When I read this psalm, I am aware of two powerful themes. One theme is the incomparable beauty, power and majesty that we encounter as we move about our astonishing planet. The psalm refers to:
the roaring of their waves,
the morning dawn,
the fading evening,
the abundant land,
the rain that feeds the crops,
the grasslands,
the meadows covered with flocks,
the valleys mantled with grain…
But all the blessings and bounty of nature are not celebrated for their own inherent value.
Since this is a psalm, these things all point to the second theme – which, of course, is God – the creator.
you call forth songs of joy.
You care for the land and water it;
you enrich it abundantly.
The streams of God are filled with water
to provide the people with grain,
for so you have ordained it.
I will admit to you that a strong strain of unchurched spirituality that I have never really tried to erase from my soul, bumps hard up against the doctrinal requirements of monotheism.
When I took the photograph that graces the cover of this morning’s bulletin, I was walking along the barren headland of an island off the Western coast of Scotland. At that time, as with every other time that I have spent time alone in the wilderness, I did not feel the need to make the doctrinal move that the psalmist made.
I did not feel the need to praise the maker of the ocean.
There was no impulse within me to move beyond the grandeur of the coastline itself – the terrible surge of the churning sea, the rocks jutting resolutely against the gale – to ruminate about a divinity that made it.
I do not feel the need to worship something beyond or behind the natural world – rather I tremble in its presence, as in the presence of the divine itself.
That the doctrinal reflexes of monotheism require me to think beyond the natural world for its maker, rather than perceiving its maker directly therein – makes it possible for me to conceive of a natural world that is separate from God.

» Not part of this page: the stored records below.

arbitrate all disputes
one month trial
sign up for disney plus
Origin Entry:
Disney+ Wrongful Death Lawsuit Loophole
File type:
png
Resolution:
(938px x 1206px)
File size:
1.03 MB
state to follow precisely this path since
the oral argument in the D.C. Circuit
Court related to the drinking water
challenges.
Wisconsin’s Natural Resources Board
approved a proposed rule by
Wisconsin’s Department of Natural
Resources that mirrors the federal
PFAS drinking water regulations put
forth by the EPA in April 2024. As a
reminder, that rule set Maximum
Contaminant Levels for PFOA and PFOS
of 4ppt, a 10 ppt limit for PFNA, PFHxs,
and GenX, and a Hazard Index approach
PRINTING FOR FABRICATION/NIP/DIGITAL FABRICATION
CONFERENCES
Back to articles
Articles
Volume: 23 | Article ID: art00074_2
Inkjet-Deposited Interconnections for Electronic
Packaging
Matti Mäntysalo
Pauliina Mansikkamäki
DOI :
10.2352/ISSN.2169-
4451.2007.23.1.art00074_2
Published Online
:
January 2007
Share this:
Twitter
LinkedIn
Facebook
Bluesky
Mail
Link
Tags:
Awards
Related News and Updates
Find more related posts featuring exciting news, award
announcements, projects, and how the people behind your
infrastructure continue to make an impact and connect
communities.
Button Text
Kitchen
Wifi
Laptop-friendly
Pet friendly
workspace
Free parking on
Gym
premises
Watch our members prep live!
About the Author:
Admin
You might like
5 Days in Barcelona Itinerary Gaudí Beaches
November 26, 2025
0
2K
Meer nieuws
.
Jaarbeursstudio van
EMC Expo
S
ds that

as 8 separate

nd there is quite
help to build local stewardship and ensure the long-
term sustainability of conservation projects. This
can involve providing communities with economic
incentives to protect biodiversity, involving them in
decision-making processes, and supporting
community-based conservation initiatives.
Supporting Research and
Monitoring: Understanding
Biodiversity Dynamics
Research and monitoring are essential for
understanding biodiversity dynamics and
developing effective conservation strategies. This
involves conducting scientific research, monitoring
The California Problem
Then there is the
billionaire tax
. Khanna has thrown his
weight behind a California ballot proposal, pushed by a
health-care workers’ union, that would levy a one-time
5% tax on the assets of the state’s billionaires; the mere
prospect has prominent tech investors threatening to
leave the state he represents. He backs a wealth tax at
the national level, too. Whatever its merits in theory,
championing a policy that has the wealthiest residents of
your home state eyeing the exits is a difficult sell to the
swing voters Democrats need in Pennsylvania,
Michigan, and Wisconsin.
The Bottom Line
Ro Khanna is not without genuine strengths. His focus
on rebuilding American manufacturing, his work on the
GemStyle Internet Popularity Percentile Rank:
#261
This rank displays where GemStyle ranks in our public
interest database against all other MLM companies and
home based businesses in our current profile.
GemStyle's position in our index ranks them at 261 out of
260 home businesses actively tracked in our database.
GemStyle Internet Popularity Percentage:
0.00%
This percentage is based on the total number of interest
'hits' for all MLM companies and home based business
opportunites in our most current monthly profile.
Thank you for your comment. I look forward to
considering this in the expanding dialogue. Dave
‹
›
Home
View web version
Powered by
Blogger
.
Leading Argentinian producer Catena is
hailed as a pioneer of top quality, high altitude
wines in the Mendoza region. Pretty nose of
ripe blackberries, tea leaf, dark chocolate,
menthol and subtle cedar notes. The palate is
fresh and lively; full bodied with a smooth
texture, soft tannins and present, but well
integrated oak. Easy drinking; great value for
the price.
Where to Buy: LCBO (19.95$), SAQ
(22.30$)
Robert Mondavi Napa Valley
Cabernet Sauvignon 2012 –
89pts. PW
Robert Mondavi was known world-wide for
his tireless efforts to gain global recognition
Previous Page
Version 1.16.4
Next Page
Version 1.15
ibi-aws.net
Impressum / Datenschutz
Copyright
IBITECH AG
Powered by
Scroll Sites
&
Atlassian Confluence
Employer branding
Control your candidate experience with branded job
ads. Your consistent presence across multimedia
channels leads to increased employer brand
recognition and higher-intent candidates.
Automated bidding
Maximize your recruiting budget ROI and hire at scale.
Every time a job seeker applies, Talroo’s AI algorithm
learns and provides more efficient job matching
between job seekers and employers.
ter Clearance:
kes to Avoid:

Can there be a natural world that is separate from God?
The very idea pains me.
**
My heart is warm within me, as I think of that old woman watching her fox shrine float out to sea.
My father writes, quite matter of factly, that of course, Christianity required her to give up her previous religion –a way of life that had, until that time, sustained her.
Is this requirement hard-wired into the nature of the universe? Is it because our God is a jealous God?
Or is it because our Christian doctrine requires us to think of God outside of the fox.
But, I ask, how can God not be the fox?
Of course it is absurd to point at a fox and say – “that is God.” But isn’t it equally ridiculous to point at a fox and say – “God is not present there.”
God, surely is not limited to the natural world, but to say this is not to say that the natural world is separate from God. That is like saying that the natural world is separate from humans. Oh what trouble that idea has gotten us into!
Surely God is not limited to the fox
But God cannot be other than the fox.
We are the natural world.
So too, is God.
To me, it’s like this:
The Fox is not God, but God is the Fox.